In 1987, Ellis wrote a classified document that recorded his contribution to public key cryptography, which included his thoughts on the secrecy that so often surrounds cryptographic work:

Cryptography is a most unusual science. Most professional scientists aim to be the first to publish their work, because it is through dissemination that the work realizes its value. In contrast, the fullest value of cryptography is realized by minimizing the information available to potential adversaries. Thus professional cryptographers normally work in closed communities to provide sufficient professional interaction to ensure quality while maintaining secrecy from outsiders. Revelation of these secrets is normally only sanctioned in the interests of historical accuracy after it has been demonstrated that no further benefit can be obtained from continued secrecy.

7 Pretty Good Privacy

Just as Whit Diffie predicted in the early 1970s, we are now entering the Information Age, a postindustrial era in which information is the most valuable commodity. The exchange of digital information has become an integral part of our society. Already, tens of millions of e-mails are sent each day, and electronic mail will soon become more popular than conventional mail. The Internet, still in its infancy, has provided the infrastructure for the digital marketplace, and e-commerce is thriving. Money is flowing through cyberspace, and it is estimated that every day half the world’s Gross Domestic Product travels through the Society for Worldwide Interbank Financial Telecommunications network. In the future, democracies that favor referenda will begin to have on-line voting, and governments will use the Internet to help administer their countries, offering facilities such as on-line tax declarations.

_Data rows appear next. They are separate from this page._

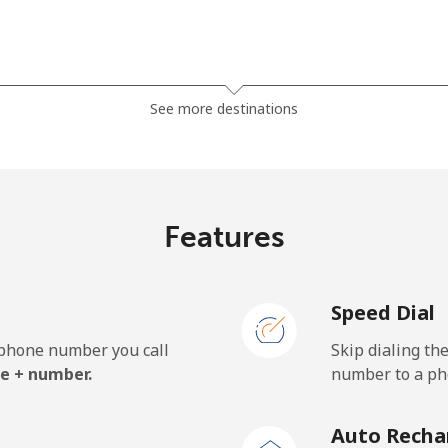
⁦7.9¢⁩
126 min for ⁦$10⁩
See more destinations
⁦5.5¢⁩
181 min for ⁦$10⁩
⁦6.9¢⁩
144 min for ⁦$10⁩
Features
Speed Dial
⁦27.5¢⁩
36 min for ⁦$10⁩
e phone number you call
Skip dialing th
⁦34.5¢⁩
28 min for ⁦$10⁩
e + number.
number to a pho
Auto Recha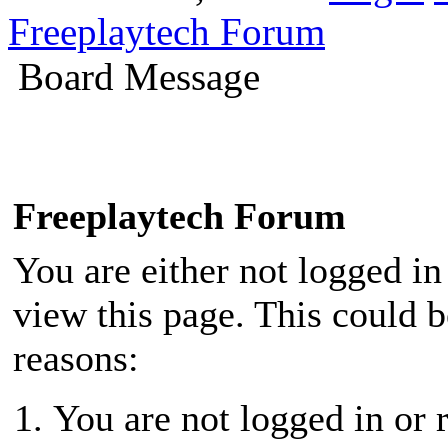
Freeplaytech Forum
Board Message
Freeplaytech Forum
You are either not logged in
view this page. This could 
reasons:
You are not logged in or r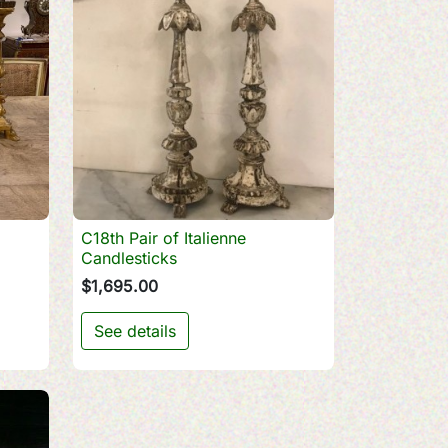
C18th Pair of Italienne

Quick view
Candlesticks
$1,695.00
See details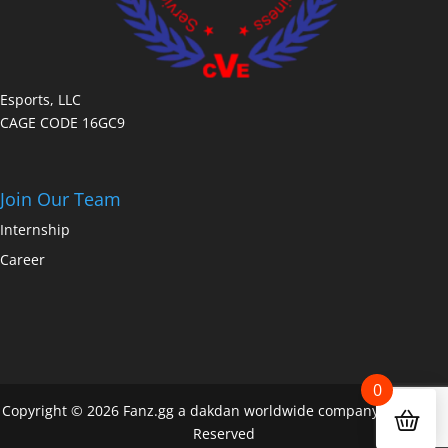
Esports, LLC
CAGE CODE 16GC9
Join Our Team
Internship
Career
0
Copyright © 2026 Fanz.gg a dakdan worldwide company All Rights
Reserved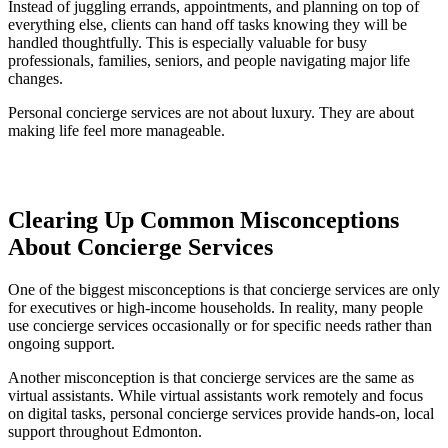
Instead of juggling errands, appointments, and planning on top of
everything else, clients can hand off tasks knowing they will be
handled thoughtfully. This is especially valuable for busy
professionals, families, seniors, and people navigating major life
changes.
Personal concierge services are not about luxury. They are about
making life feel more manageable.
Clearing Up Common Misconceptions
About Concierge Services
One of the biggest misconceptions is that concierge services are only
for executives or high-income households. In reality, many people
use concierge services occasionally or for specific needs rather than
ongoing support.
Another misconception is that concierge services are the same as
virtual assistants. While virtual assistants work remotely and focus
on digital tasks, personal concierge services provide hands-on, local
support throughout Edmonton.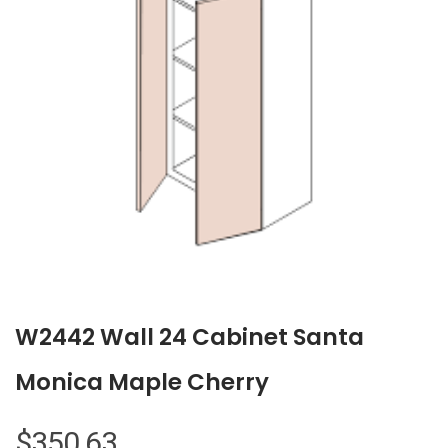
W2442 Wall 24 Cabinet Santa
Monica Maple Cherry
$
350.63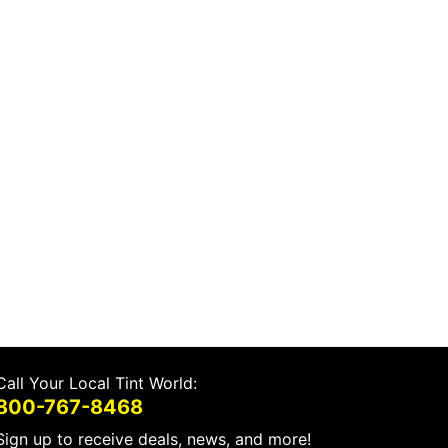
Call Your Local Tint World:
800-767-8468
Sign up to receive deals, news, and more!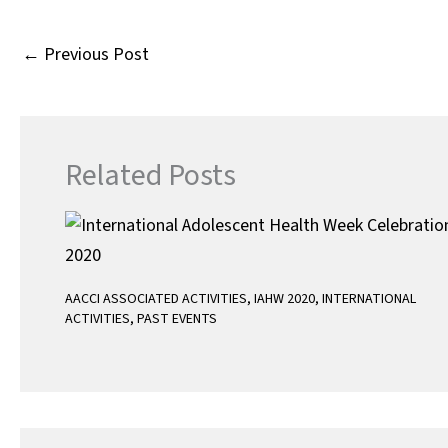
k
r
s
A
←
Previous Post
p
p
Related Posts
AACCI ASSOCIATED ACTIVITIES
,
IAHW 2020
,
INTERNATIONAL
ACTIVITIES
,
PAST EVENTS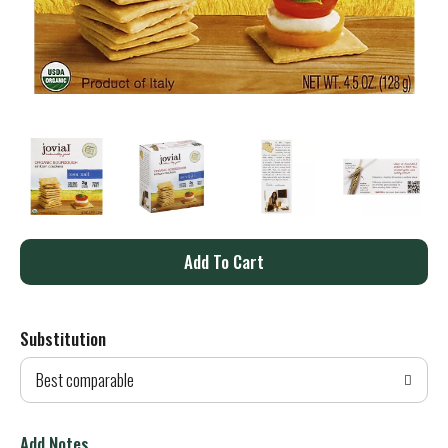
A
d
Substitution
d
Best comparable
T
o
Add Notes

However, the success of the Information Age depends on the ability to protect information as it flows around the world, and this relies on the power of cryptography. Encryption can be seen as providing the locks and keys of the Information Age. For two thousand years encryption has been of importance only to governments and the military, but today it also has a role to play in facilitating business, and tomorrow ordinary people will rely on cryptography in order to protect their privacy. Fortunately, just as the Information Age is taking off, we have access to extraordinarily strong encryption. The development of public key cryptography, particularly the RSA cipher, has given today’s cryptographers a clear advantage in their continual power struggle against cryptanalysts. If the value of
N
is large enough, then finding
p
and
q
takes Eve an unreasonable amount of time, and RSA encryption is therefore effectively unbreakable. Most important of all, public key cryptography is not weakened by any key distribution problems. In short, RSA guarantees almost unbreakable locks for our most precious pieces of information.